### COMPITI DA SVOLGERE
1 – Nel brano sulle zoonosi, elenca nell'ordine tutti i soggetti attraverso cui è passata l'influenza aviaria del ceppo H5N1.
2 – Trascrivi senza modifiche la parte del brano sulle zoonosi che si apre con le parole contenenti "Cosa dice il" e si chiude con "legge nel rapporto.".

### BRANO RIPORTATO
================
Secondo il documento elaborato con il supporto dell'OMS e dalla Banca Mondiale, l'emergere e il diffondersi di agenti patogeni non sono eventi casuali, ma derivano dal cambiamento dell'ecosistema: «La rapida diffusione delle malattie in popolazioni altamente mobili è esacerbata dall'urbanizzazione e dal commercio internazionale. L'aumento del volume e il cambiamento dei modelli di commercio di animali e prodotti di origine animale contribuiscono alla diffusione di agenti patogeni animali».
Il rapporto non mette quindi genericamente in guardia rispetto alle malattie ma relativamente a un particolare tipo di malattia che si caratterizza per il passaggio dall'animale all'essere umano: le zoonosi.
Cosa dice il rapporto GPMB
Il rapporto ricorda che solo nel 2024 si sono già verificate 17 epidemie, su tutte l'influenza aviaria del ceppo H5N1 che dagli uccelli selvatici è passata ai bovini e poi alle persone impiegate negli allevamenti. In Africa centrale si è invece assistito alla diffusione dell'Mpox, noto come vaiolo delle scimmie, che questa estate ha spinto l'OMS a dichiarare lo stato di emergenza internazionale. «L'alta probabilità che si diffondano ulteriormente dovrebbe essere un campanello d'allarme per la comunità globale», si legge nel rapporto.
================
### DATI IN INGRESSO
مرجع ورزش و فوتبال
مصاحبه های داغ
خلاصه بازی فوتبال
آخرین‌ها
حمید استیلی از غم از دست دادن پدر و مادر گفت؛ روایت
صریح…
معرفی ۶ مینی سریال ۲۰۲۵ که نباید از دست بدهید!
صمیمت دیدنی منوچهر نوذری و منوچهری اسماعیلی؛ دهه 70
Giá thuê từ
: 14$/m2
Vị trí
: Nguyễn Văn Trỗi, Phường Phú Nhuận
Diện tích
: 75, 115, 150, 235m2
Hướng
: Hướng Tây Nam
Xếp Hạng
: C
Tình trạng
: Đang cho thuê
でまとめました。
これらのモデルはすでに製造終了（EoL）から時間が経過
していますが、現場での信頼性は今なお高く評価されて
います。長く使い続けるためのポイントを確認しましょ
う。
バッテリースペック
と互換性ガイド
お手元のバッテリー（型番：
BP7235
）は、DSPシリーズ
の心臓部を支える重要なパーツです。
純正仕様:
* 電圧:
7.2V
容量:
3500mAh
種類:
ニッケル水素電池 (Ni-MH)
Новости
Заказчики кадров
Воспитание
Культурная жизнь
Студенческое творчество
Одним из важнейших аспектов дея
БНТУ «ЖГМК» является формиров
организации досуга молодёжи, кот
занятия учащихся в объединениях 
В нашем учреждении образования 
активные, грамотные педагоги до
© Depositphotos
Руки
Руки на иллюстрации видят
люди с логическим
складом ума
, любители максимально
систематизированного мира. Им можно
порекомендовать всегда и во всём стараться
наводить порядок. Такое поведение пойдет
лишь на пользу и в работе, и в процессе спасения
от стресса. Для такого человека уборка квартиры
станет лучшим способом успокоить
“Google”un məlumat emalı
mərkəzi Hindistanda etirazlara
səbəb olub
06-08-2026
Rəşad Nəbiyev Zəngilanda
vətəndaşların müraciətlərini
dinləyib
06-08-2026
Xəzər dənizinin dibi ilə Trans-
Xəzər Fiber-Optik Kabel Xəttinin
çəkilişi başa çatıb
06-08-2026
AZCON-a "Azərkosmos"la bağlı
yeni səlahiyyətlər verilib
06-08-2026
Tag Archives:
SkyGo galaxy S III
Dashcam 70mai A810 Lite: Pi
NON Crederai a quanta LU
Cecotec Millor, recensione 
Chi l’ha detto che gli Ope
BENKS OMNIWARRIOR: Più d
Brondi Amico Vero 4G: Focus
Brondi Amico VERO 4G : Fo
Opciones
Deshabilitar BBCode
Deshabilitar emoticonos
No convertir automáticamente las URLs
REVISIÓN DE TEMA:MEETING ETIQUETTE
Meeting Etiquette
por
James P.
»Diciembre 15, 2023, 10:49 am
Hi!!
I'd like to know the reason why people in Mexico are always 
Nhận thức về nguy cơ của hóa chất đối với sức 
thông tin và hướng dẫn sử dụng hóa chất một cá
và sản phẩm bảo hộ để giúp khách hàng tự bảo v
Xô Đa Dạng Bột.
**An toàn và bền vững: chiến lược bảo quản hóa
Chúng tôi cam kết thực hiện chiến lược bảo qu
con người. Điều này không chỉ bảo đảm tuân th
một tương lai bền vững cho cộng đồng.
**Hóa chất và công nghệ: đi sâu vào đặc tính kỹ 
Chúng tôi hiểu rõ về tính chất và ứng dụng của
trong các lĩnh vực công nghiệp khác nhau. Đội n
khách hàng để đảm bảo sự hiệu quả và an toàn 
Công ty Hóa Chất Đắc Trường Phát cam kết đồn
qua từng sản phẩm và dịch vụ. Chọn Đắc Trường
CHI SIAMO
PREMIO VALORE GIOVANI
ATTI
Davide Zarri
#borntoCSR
================
### RISULTATI DELL'ESERCIZIO
1 –
1. Uccelli selvatici
2. Bovini
3. Persone impiegate negli allevamenti

2 –
Cosa dice il rapporto GPMB
Il rapporto ricorda che solo nel 2024 si sono già verificate 17 epidemie, su tutte l'influenza aviaria del ceppo H5N1 che dagli uccelli selvatici è passata ai bovini e poi alle persone impiegate negli allevamenti. In Africa centrale si è invece assistito alla diffusione dell'Mpox, noto come vaiolo delle scimmie, che questa estate ha spinto l'OMS a dichiarare lo stato di emergenza internazionale. «L'alta probabilità che si diffondano ulteriormente dovrebbe essere un campanello d'allarme per la comunità globale», si legge nel rapporto.